In the data below, one line contains "M 1382,1198 L" and a later one contains "<!-- secondary -->". Print both, with every line between them, exactly and alone.
══ Exercise data
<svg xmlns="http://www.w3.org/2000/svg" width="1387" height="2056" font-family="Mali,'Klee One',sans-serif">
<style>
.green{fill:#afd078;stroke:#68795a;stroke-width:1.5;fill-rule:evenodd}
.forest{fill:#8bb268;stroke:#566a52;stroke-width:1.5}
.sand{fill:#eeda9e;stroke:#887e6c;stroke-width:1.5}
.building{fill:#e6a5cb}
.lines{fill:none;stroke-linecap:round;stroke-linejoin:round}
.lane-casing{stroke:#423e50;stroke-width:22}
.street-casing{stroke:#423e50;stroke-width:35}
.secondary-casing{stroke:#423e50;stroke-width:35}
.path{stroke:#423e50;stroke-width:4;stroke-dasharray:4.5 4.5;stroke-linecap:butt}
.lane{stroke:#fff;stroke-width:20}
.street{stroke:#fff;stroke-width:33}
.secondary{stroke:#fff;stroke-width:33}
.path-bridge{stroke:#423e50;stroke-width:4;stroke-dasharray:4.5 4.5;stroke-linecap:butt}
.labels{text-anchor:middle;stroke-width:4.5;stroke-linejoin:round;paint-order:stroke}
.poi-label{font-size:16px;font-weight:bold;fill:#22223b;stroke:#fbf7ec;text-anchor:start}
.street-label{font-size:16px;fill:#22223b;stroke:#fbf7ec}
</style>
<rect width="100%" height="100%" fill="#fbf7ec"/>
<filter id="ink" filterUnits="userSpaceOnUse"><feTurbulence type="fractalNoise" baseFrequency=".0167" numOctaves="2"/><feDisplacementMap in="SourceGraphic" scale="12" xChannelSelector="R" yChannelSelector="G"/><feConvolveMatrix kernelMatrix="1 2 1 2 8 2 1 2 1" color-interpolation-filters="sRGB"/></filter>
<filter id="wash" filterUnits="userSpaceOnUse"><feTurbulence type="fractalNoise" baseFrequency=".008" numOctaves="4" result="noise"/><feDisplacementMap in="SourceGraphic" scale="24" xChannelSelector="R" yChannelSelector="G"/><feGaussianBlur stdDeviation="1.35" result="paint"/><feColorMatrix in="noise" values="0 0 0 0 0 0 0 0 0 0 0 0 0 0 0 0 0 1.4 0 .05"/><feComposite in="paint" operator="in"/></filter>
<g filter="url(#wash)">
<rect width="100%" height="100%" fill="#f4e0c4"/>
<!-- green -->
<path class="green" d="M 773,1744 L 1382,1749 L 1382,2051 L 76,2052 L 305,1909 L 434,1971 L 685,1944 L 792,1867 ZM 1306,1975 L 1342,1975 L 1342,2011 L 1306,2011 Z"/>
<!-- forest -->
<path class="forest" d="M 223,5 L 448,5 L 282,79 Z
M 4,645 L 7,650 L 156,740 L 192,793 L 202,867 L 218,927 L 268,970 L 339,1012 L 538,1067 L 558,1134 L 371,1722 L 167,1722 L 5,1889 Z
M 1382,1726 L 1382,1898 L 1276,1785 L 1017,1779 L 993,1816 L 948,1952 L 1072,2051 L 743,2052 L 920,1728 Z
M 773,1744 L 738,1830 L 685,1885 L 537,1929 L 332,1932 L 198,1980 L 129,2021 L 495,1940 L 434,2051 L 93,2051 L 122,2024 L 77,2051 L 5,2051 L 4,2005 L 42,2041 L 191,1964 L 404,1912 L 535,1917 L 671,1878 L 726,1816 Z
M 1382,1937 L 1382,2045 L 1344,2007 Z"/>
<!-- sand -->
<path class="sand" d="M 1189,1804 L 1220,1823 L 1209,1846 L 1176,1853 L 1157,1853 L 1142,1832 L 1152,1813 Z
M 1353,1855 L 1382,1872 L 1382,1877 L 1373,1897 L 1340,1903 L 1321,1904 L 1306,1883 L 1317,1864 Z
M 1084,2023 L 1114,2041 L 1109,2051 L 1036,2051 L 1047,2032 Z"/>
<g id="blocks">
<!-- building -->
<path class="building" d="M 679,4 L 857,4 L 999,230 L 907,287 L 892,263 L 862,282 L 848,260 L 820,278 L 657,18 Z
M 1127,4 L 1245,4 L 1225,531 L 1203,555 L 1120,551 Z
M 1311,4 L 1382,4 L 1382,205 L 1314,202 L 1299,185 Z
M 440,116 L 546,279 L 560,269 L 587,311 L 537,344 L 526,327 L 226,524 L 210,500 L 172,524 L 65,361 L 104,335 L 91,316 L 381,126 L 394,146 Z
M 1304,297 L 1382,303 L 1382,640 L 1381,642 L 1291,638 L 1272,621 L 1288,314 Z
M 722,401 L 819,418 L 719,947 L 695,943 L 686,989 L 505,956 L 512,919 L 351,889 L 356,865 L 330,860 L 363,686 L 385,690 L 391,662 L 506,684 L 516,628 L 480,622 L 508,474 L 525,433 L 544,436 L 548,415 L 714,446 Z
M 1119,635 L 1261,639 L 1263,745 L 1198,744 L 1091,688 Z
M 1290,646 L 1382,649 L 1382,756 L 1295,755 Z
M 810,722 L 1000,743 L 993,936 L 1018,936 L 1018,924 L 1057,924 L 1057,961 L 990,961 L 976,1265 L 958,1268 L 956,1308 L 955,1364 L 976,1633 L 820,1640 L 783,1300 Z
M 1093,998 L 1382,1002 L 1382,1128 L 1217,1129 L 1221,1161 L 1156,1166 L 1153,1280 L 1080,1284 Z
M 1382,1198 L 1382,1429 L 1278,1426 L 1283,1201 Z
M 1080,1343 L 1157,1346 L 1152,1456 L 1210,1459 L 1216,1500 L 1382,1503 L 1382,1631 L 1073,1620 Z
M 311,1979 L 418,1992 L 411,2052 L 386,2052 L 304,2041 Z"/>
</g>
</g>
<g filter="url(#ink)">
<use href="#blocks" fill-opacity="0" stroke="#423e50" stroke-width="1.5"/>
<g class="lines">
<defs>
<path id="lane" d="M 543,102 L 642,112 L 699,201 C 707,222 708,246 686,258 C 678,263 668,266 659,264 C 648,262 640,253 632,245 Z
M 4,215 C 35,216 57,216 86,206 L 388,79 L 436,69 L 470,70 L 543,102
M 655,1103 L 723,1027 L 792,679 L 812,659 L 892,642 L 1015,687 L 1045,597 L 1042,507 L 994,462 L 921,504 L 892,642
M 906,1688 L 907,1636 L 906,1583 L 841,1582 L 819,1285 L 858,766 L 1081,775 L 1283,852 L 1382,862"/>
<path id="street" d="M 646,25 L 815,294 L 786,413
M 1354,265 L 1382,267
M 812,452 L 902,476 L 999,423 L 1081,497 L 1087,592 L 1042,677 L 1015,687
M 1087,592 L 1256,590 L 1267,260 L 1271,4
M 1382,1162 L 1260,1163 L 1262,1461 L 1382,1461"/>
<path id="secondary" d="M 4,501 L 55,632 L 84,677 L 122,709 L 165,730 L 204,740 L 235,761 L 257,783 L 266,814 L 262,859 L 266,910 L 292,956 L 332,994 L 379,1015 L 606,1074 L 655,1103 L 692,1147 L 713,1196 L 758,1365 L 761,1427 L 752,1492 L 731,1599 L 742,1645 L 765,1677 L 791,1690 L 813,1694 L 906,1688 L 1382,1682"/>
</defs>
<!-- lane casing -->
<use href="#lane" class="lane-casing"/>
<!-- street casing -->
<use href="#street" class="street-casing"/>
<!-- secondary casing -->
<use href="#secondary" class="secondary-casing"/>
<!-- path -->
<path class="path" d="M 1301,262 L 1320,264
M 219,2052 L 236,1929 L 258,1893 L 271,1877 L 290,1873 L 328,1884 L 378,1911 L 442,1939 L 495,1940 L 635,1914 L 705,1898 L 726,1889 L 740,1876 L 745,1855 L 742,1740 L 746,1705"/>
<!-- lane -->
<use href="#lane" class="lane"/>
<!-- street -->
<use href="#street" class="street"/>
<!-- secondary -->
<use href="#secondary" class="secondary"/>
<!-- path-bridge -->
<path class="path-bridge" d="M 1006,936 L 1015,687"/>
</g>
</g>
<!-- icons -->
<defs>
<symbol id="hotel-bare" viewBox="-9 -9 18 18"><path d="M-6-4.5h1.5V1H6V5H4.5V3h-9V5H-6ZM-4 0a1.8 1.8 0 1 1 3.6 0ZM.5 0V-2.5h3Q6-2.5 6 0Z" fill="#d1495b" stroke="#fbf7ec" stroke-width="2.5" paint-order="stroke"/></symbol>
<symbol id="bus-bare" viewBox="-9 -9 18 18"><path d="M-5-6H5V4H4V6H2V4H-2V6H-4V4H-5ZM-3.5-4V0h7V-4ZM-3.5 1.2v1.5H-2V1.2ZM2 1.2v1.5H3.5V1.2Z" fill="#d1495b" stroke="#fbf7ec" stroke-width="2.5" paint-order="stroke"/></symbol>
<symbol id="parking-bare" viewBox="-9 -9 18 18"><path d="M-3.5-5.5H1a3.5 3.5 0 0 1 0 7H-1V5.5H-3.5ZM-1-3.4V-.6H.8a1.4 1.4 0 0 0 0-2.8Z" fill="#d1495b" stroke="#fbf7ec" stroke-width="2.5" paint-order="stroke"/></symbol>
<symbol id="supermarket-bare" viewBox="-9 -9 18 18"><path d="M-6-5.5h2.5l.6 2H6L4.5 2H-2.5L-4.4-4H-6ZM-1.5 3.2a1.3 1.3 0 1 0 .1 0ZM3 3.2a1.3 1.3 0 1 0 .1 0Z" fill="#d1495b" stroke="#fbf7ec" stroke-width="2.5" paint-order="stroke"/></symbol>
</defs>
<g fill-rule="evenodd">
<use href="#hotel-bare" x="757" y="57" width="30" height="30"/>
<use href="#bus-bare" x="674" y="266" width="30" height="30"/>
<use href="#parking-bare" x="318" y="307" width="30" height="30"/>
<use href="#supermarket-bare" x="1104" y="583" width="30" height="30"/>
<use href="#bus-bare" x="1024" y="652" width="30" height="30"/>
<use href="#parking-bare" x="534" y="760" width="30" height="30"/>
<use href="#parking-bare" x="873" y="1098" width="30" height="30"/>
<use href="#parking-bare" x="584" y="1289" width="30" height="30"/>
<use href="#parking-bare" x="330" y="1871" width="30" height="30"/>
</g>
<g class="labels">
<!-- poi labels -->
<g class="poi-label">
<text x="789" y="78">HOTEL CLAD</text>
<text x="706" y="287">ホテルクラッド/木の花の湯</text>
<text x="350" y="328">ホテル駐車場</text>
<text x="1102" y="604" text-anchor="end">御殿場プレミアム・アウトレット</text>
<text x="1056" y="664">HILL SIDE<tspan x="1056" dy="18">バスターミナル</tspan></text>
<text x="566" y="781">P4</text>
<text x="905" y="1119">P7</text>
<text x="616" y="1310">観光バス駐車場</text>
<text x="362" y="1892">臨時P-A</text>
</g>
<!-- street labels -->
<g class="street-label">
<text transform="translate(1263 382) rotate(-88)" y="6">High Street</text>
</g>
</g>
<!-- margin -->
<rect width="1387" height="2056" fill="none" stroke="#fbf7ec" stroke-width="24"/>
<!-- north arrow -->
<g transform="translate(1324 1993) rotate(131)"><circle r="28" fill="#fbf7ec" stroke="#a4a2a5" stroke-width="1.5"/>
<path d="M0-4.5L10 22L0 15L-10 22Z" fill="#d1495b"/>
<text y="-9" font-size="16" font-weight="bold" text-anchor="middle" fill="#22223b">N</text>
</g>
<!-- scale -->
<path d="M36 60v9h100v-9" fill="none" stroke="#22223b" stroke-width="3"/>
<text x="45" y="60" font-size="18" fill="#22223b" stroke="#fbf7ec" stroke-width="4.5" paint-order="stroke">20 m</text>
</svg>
════
* **Reply to the task**:
M 1382,1198 L 1382,1429 L 1278,1426 L 1283,1201 Z
M 1080,1343 L 1157,1346 L 1152,1456 L 1210,1459 L 1216,1500 L 1382,1503 L 1382,1631 L 1073,1620 Z
M 311,1979 L 418,1992 L 411,2052 L 386,2052 L 304,2041 Z"/>
</g>
</g>
<g filter="url(#ink)">
<use href="#blocks" fill-opacity="0" stroke="#423e50" stroke-width="1.5"/>
<g class="lines">
<defs>
<path id="lane" d="M 543,102 L 642,112 L 699,201 C 707,222 708,246 686,258 C 678,263 668,266 659,264 C 648,262 640,253 632,245 Z
M 4,215 C 35,216 57,216 86,206 L 388,79 L 436,69 L 470,70 L 543,102
M 655,1103 L 723,1027 L 792,679 L 812,659 L 892,642 L 1015,687 L 1045,597 L 1042,507 L 994,462 L 921,504 L 892,642
M 906,1688 L 907,1636 L 906,1583 L 841,1582 L 819,1285 L 858,766 L 1081,775 L 1283,852 L 1382,862"/>
<path id="street" d="M 646,25 L 815,294 L 786,413
M 1354,265 L 1382,267
M 812,452 L 902,476 L 999,423 L 1081,497 L 1087,592 L 1042,677 L 1015,687
M 1087,592 L 1256,590 L 1267,260 L 1271,4
M 1382,1162 L 1260,1163 L 1262,1461 L 1382,1461"/>
<path id="secondary" d="M 4,501 L 55,632 L 84,677 L 122,709 L 165,730 L 204,740 L 235,761 L 257,783 L 266,814 L 262,859 L 266,910 L 292,956 L 332,994 L 379,1015 L 606,1074 L 655,1103 L 692,1147 L 713,1196 L 758,1365 L 761,1427 L 752,1492 L 731,1599 L 742,1645 L 765,1677 L 791,1690 L 813,1694 L 906,1688 L 1382,1682"/>
</defs>
<!-- lane casing -->
<use href="#lane" class="lane-casing"/>
<!-- street casing -->
<use href="#street" class="street-casing"/>
<!-- secondary casing -->
<use href="#secondary" class="secondary-casing"/>
<!-- path -->
<path class="path" d="M 1301,262 L 1320,264
M 219,2052 L 236,1929 L 258,1893 L 271,1877 L 290,1873 L 328,1884 L 378,1911 L 442,1939 L 495,1940 L 635,1914 L 705,1898 L 726,1889 L 740,1876 L 745,1855 L 742,1740 L 746,1705"/>
<!-- lane -->
<use href="#lane" class="lane"/>
<!-- street -->
<use href="#street" class="street"/>
<!-- secondary -->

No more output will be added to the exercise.